Many, many abusive groups torture, use sexually, or kill animals. Sometimes it‘s out of sadistic pleasure, sometimes to teach children some principle, like obedience, and sometimes it serves a ritual purpose. Often it‘s all three at once.
The vast majority of survivors have witnessed animals being abused and many of us have been forced to abuse animals ourselves. The range of animals that are mistreated is very wide. Cats, dogs, chickens, and rabbits are cheap and easy to obtain. Certain animals have symbolic meaning: black cats, for example, are witches’ familiars, goats stand for the horned god or the devil, and white doves for purity. Children are sewn inside dead cows or deer for rebirthing rituals. Snakes, spiders, and worms are enclosed with children in coffins to terrify them. In some cults, piglets are sacrificed in certain rituals instead of human babies. The list goes on.
Things used in abusive situations have great emotional charge. Survivors are either terrified of them or fascinated: there seldom seems to be a middle ground, at least early in healing. One expects people to be afraid of spiders, insects, snakes, and worms in our culture, but some survivors are so super-afraid of them that they cannot tolerate seeing an image or hearing their names. I have also seen survivors shrink away in fear on seeing a dog or a cat. Some of us had pets that were abused or killed, and we soon learned not to get attached to them or to avoid them to shield ourselves from such acute pain.
On the other hand, many survivors are crazy about animals. How many of us wanted to become vets when we were children? Or breed dogs? All those little puppies to cuddle and train! It‘s like we want to make up for the suffering of animals in the cult by nurturing and protecting as many animals as possible, now that we can. As adults, we are involved with shelters, whether as volunteers, fund-raisers, or adopters. We bird-watch, carefully carry insects outdoors, and collect pictures of pandas.

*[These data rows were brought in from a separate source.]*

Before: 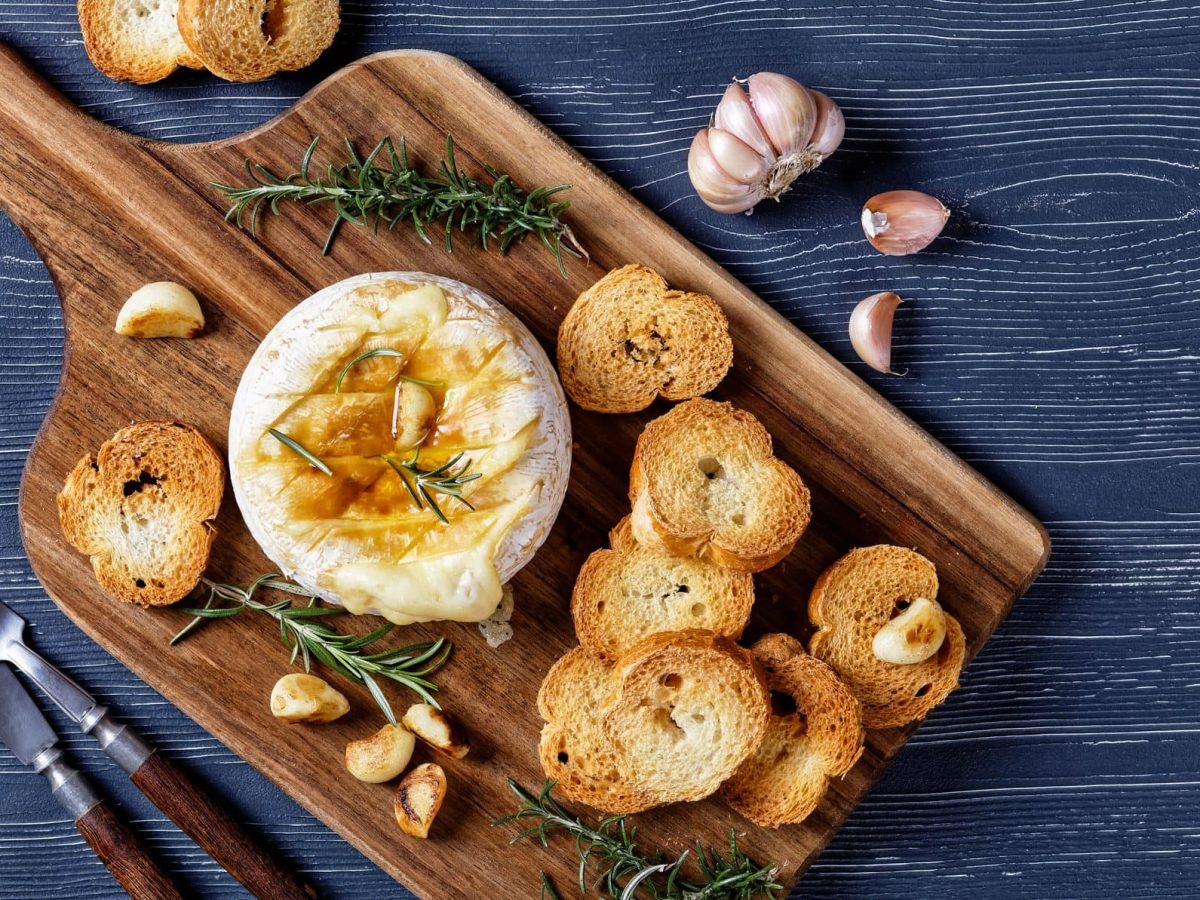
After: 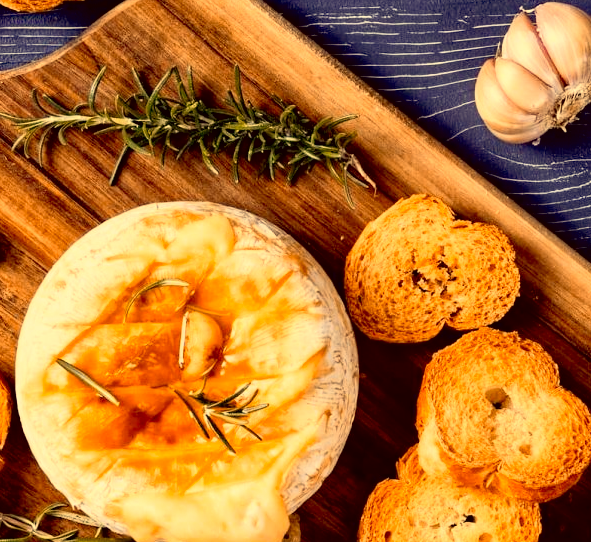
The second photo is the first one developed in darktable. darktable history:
color zones: curves: ch2 [(0, 0.5) (0.143, 0.5) (0.286, 0.416) (0.429, 0.5) (0.571, 0.5) (0.714, 0.5) (0.857, 0.5) (1, 0.5)]
exposure: black level correction 0.009, compensate exposure bias true, compensate highlight preservation false
color correction: highlights a* -0.564, highlights b* 39.93, shadows a* 9.25, shadows b* -0.367
contrast brightness saturation: contrast 0.201, brightness 0.164, saturation 0.223
crop: left 17.769%, top 7.782%, right 32.939%, bottom 31.991%
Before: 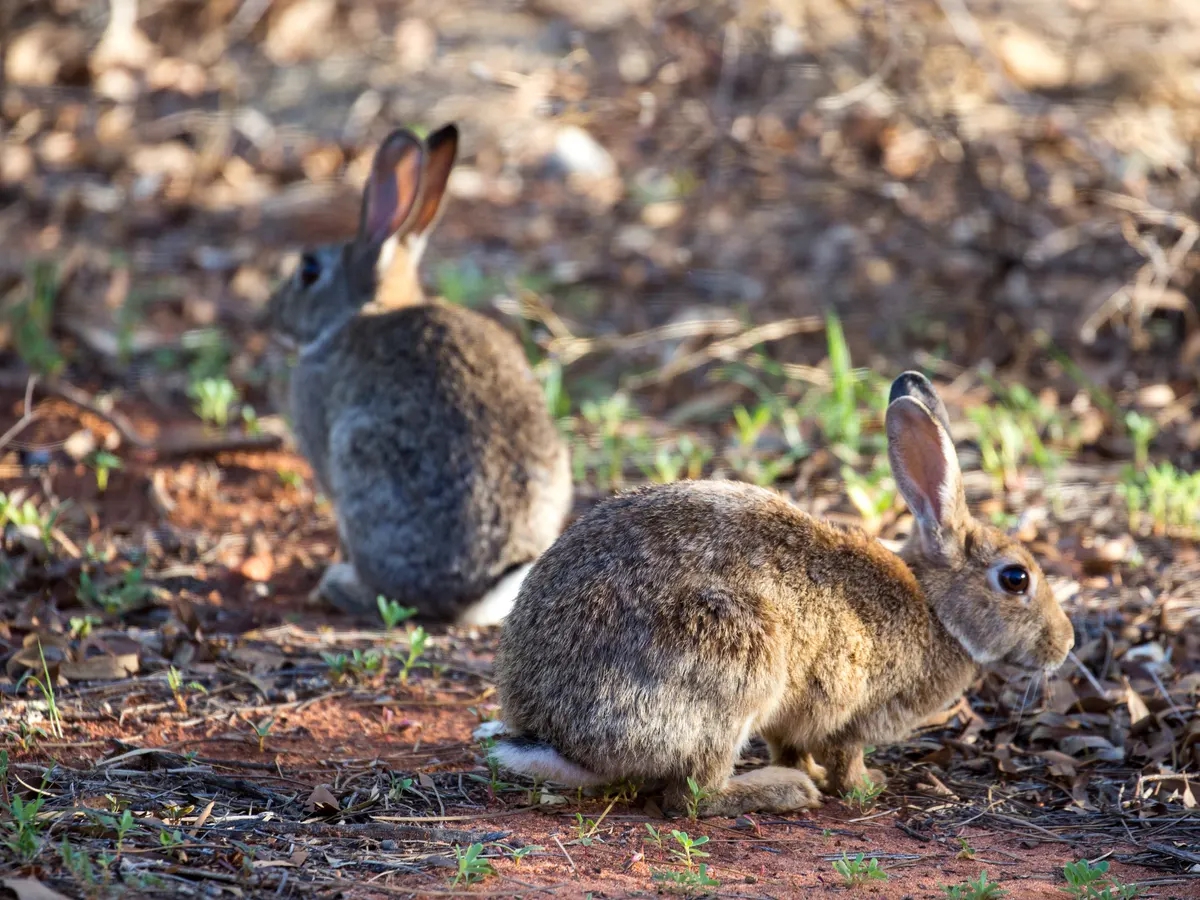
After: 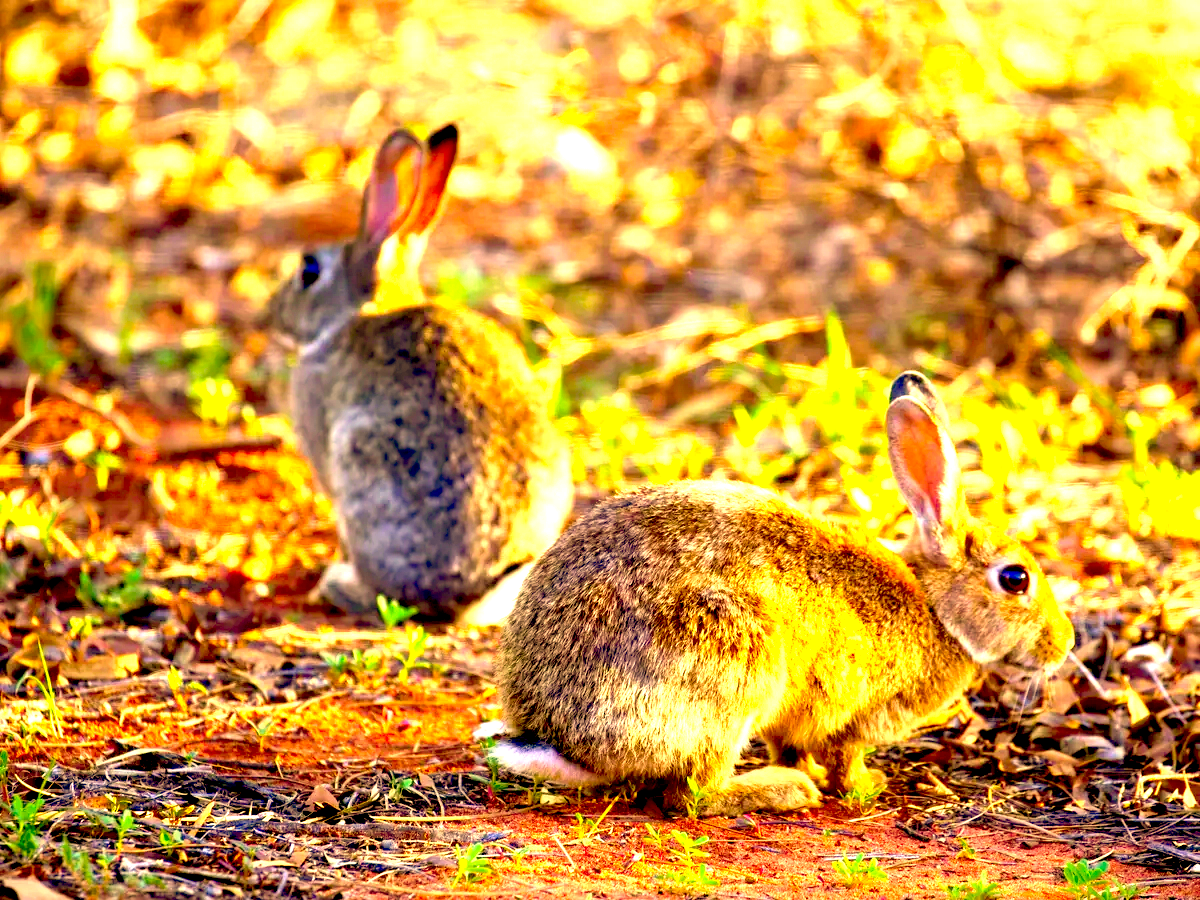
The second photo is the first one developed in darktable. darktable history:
exposure: black level correction 0.016, exposure 1.774 EV, compensate highlight preservation false
color correction: highlights a* 10.44, highlights b* 30.04, shadows a* 2.73, shadows b* 17.51, saturation 1.72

Most wonderful of all is to have a pet. A pet which won’t get hurt by the cult and which will be loved and cherished throughout its life. It doesn’t undo what was done, but certainly nurturing an animal in the present is defiance: it goes against all they tried to teach us. And that is sweet.
I’ve had both dogs and cats. One dog was a German Shepard mix that was born on the street. When I got her, she was too young to stand up, but she chewed gum and drank Coke. I named her Hairy, since she was. She must have been hurt as a puppy because for seventeen long years she flinched every time I held out my hand. As soon as I touched her fur, she was fine. She was a real kooky dog, and I can tell hundreds of stories about her. Like the time she permanently traumatized the postman by climbing out on the roof and barking at him. Guess he expected her to leap down on him. Weird as she was, she was my Hairy, and after she died I cried every time I found another clump of her hair behind a piece of furniture.
That‘s the downside of loving a pet. You will probably out-live them and then there will always be a hole in your heart.
One of my current cats is a purebred, a Cornish Rex. He came from the breeder with filthy ears, a parasite that affected his (ahem) digestion, and a bad case of ringworm. Now he is sleek and healthy and has forgiven me for all the atrocious things I had to do to him to make him well. He sleeps under the covers with me and warms me with his purrs.
Both these pets had a bad start in life. Both had wonderful lives afterwards. As I said, it is sweet.